- Work task -
Beginning with the line that contains "nose: (580, 331)" in the material below, print each line exactly until the line that contains "left hip: (602, 479)" has been printed, then stop.

+-------+

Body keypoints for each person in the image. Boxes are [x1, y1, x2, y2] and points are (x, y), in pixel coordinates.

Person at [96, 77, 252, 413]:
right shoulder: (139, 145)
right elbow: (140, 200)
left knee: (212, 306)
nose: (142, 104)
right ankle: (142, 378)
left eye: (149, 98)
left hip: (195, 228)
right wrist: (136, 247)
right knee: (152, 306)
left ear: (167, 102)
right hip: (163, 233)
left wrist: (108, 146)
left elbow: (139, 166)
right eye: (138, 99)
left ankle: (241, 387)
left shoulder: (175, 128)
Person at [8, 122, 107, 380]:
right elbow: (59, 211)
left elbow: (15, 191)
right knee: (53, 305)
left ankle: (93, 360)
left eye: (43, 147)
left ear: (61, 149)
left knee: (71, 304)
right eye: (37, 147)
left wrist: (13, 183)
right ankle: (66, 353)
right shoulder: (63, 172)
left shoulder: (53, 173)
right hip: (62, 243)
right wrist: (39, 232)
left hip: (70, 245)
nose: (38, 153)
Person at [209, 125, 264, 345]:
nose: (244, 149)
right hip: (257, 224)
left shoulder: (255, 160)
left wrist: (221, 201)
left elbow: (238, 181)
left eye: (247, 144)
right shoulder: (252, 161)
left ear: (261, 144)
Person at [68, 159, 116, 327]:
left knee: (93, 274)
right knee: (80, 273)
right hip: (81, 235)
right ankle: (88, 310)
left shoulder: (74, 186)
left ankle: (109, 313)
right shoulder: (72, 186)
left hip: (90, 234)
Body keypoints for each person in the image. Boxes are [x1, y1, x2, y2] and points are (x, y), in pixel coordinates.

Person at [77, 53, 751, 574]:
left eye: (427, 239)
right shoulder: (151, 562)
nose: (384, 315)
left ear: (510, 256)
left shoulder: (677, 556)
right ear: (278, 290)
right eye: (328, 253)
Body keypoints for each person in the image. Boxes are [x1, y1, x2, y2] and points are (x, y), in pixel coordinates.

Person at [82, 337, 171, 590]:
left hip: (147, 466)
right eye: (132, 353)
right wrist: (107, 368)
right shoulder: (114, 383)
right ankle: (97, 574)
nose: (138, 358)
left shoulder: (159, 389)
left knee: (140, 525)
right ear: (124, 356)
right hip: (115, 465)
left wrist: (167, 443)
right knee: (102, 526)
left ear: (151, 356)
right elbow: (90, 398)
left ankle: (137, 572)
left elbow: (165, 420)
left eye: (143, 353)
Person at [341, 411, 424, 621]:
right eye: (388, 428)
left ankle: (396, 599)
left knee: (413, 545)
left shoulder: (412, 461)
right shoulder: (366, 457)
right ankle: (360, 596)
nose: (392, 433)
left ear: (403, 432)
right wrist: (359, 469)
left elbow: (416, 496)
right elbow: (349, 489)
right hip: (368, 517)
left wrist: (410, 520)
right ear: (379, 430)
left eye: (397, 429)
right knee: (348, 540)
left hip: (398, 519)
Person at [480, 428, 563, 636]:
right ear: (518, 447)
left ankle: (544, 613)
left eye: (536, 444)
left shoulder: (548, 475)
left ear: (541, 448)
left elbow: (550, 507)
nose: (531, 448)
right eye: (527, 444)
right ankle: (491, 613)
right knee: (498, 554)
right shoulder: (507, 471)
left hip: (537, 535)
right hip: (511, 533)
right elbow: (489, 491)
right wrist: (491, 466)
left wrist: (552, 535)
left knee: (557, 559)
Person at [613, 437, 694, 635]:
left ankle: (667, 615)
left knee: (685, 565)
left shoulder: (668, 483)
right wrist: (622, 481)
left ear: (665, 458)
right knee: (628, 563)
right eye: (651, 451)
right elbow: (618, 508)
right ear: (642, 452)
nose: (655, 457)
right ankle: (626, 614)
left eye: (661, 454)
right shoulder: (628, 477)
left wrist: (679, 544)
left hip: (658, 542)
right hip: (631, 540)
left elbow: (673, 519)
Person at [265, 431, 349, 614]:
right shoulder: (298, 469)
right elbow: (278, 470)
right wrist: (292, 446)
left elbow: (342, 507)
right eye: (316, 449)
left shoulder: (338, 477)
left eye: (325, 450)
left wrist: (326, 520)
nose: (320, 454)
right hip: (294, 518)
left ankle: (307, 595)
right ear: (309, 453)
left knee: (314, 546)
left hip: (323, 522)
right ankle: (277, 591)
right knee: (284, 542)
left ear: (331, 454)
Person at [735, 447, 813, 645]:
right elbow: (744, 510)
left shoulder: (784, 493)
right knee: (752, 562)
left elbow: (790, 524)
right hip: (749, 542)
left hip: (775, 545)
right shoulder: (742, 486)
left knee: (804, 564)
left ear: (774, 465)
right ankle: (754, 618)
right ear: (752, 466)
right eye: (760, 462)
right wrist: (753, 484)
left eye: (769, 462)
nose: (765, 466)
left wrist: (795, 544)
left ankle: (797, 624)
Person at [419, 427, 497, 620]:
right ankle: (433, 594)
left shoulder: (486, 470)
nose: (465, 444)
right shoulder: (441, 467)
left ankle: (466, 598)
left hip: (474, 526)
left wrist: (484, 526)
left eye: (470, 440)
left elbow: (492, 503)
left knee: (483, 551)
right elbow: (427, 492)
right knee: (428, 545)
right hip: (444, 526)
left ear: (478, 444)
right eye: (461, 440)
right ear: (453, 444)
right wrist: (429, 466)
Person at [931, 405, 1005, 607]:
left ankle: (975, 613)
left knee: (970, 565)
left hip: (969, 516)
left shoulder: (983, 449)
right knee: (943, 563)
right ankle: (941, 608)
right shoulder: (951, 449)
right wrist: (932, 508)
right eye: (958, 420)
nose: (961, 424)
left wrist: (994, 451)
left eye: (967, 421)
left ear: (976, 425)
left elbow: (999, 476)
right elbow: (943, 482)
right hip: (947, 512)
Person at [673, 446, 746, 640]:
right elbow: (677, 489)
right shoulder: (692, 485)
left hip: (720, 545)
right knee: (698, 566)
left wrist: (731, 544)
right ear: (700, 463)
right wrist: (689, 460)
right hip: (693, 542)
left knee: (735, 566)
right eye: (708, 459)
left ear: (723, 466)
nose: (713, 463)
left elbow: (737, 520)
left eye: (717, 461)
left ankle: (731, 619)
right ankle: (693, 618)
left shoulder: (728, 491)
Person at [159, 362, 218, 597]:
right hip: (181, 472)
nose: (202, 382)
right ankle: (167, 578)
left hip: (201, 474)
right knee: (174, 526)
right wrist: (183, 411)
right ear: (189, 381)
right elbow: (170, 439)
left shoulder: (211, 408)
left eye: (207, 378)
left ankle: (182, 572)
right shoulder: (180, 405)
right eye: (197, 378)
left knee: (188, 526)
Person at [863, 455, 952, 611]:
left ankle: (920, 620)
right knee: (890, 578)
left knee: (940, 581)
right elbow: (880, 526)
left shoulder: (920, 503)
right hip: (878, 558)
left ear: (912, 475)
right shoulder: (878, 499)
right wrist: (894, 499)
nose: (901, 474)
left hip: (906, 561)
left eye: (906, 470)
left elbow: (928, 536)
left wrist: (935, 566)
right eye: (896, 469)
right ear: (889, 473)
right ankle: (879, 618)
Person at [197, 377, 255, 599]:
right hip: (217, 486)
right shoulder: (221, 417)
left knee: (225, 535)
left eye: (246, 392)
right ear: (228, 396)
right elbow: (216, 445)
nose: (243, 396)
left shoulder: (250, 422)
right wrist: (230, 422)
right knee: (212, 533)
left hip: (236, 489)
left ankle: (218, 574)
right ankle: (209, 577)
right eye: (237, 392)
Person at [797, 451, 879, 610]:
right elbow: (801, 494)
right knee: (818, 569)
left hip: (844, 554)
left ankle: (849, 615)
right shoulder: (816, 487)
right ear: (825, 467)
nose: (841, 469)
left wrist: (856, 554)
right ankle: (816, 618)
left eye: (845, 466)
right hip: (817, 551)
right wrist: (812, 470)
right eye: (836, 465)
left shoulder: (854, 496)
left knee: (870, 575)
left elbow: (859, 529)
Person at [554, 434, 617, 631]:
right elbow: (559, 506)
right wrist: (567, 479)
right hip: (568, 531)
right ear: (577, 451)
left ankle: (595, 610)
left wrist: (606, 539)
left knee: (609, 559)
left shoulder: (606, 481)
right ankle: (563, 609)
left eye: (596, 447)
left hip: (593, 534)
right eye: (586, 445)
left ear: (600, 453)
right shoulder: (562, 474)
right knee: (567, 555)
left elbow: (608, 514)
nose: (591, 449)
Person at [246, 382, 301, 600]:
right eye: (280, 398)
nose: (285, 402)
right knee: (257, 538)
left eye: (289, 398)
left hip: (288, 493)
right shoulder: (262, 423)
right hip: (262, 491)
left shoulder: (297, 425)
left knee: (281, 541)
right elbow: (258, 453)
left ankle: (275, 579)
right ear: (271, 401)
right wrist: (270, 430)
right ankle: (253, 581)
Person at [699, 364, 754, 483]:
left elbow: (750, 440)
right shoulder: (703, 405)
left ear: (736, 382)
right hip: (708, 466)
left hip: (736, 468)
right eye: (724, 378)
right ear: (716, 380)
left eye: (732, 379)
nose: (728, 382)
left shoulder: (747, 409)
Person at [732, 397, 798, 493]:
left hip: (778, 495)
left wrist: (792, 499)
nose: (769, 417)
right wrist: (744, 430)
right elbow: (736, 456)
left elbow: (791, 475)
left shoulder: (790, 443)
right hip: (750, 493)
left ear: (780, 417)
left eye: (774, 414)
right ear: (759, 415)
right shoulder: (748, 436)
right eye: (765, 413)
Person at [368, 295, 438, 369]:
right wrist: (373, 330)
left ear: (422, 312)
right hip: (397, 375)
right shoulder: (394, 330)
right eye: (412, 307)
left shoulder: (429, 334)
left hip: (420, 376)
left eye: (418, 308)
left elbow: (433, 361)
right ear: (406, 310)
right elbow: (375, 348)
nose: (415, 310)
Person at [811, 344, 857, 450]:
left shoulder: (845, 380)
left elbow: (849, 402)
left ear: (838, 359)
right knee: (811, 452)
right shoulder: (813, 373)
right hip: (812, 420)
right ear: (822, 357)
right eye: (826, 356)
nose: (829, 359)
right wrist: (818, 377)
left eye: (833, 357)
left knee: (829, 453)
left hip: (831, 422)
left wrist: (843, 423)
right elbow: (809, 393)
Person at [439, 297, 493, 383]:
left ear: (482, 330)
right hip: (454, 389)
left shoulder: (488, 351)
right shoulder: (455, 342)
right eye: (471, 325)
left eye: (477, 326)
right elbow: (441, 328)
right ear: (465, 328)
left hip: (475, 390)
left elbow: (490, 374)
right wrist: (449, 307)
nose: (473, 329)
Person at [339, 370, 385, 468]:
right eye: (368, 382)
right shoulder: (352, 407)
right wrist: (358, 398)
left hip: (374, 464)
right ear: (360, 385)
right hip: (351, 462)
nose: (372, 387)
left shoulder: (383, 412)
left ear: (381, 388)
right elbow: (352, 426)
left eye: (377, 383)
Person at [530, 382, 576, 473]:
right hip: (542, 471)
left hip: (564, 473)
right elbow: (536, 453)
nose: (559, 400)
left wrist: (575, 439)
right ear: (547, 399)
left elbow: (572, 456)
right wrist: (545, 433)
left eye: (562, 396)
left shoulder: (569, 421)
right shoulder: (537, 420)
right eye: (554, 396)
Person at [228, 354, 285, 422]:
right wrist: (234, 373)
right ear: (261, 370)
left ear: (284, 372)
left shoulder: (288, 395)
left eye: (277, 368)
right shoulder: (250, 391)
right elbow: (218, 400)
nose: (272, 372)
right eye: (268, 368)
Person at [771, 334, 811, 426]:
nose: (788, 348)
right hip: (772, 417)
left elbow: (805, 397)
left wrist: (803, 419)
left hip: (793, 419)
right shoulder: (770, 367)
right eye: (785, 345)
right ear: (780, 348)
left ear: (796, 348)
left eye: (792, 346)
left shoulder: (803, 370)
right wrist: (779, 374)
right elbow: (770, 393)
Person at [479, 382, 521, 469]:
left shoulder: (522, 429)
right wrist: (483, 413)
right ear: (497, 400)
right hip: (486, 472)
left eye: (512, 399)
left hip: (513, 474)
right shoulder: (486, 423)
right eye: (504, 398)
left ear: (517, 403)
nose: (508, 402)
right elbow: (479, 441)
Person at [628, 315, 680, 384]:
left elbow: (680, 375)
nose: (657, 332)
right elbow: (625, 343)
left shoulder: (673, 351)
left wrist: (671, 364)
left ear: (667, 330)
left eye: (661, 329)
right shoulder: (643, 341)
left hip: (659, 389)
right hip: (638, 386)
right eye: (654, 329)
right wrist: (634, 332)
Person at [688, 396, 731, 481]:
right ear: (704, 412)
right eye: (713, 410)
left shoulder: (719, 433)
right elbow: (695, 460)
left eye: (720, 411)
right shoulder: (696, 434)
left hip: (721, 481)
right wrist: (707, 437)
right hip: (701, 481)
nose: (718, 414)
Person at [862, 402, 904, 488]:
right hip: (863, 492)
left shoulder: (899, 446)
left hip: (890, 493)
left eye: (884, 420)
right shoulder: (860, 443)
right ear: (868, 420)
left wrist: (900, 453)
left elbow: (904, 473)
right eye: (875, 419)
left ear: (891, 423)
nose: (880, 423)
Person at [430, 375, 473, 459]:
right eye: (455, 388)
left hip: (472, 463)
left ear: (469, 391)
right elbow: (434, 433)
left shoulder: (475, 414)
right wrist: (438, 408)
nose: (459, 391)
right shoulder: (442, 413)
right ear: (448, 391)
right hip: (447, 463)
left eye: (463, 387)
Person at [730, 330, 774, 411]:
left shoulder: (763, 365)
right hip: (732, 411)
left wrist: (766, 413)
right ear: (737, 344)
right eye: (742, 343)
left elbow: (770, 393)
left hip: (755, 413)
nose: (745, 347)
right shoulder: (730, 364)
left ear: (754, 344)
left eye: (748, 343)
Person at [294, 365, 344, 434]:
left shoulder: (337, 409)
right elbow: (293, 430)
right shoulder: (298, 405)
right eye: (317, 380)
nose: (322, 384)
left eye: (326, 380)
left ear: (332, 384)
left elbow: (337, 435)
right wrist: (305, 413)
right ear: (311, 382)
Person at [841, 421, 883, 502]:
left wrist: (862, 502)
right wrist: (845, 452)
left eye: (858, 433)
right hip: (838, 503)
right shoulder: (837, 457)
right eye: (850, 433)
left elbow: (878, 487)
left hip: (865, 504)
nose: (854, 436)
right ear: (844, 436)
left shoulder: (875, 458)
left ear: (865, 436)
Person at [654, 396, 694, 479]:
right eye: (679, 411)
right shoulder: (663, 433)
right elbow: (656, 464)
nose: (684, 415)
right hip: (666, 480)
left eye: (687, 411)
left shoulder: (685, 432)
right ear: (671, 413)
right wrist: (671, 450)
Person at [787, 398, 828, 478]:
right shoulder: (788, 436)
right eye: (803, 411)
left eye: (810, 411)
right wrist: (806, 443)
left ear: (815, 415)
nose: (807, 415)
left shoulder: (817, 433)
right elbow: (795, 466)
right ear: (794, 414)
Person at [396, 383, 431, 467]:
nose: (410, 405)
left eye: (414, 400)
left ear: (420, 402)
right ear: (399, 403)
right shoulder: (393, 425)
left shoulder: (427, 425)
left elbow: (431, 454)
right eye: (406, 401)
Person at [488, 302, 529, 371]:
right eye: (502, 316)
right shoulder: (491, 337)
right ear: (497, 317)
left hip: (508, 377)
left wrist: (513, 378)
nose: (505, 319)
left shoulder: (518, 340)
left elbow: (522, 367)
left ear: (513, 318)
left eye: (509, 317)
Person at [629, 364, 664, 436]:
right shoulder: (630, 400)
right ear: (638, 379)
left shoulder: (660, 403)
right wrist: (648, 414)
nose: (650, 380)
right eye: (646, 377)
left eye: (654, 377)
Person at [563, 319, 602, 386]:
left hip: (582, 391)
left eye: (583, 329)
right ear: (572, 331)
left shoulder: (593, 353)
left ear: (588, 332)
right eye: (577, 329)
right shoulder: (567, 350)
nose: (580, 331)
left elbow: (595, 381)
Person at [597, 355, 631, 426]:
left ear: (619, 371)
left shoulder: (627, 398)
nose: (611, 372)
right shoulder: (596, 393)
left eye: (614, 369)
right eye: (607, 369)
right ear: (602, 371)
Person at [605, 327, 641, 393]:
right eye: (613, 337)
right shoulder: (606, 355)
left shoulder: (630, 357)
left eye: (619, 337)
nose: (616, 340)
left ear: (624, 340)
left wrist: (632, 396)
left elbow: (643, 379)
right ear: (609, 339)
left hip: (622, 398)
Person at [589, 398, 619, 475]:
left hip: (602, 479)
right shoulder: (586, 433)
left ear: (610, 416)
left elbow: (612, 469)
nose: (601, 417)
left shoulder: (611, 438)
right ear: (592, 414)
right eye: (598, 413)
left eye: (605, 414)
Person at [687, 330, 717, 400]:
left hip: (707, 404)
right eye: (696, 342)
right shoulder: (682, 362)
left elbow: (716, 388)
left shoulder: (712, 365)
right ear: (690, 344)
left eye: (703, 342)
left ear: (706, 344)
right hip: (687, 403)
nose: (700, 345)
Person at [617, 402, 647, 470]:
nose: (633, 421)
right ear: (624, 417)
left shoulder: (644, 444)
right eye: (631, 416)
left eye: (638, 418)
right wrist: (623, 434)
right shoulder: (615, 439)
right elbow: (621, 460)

+-------+

- Exercise answer -
nose: (580, 331)
left elbow: (595, 381)
Person at [597, 355, 631, 426]:
left ear: (619, 371)
left shoulder: (627, 398)
nose: (611, 372)
right shoulder: (596, 393)
left eye: (614, 369)
right eye: (607, 369)
right ear: (602, 371)
Person at [605, 327, 641, 393]:
right eye: (613, 337)
right shoulder: (606, 355)
left shoulder: (630, 357)
left eye: (619, 337)
nose: (616, 340)
left ear: (624, 340)
left wrist: (632, 396)
left elbow: (643, 379)
right ear: (609, 339)
left hip: (622, 398)
Person at [589, 398, 619, 475]:
left hip: (602, 479)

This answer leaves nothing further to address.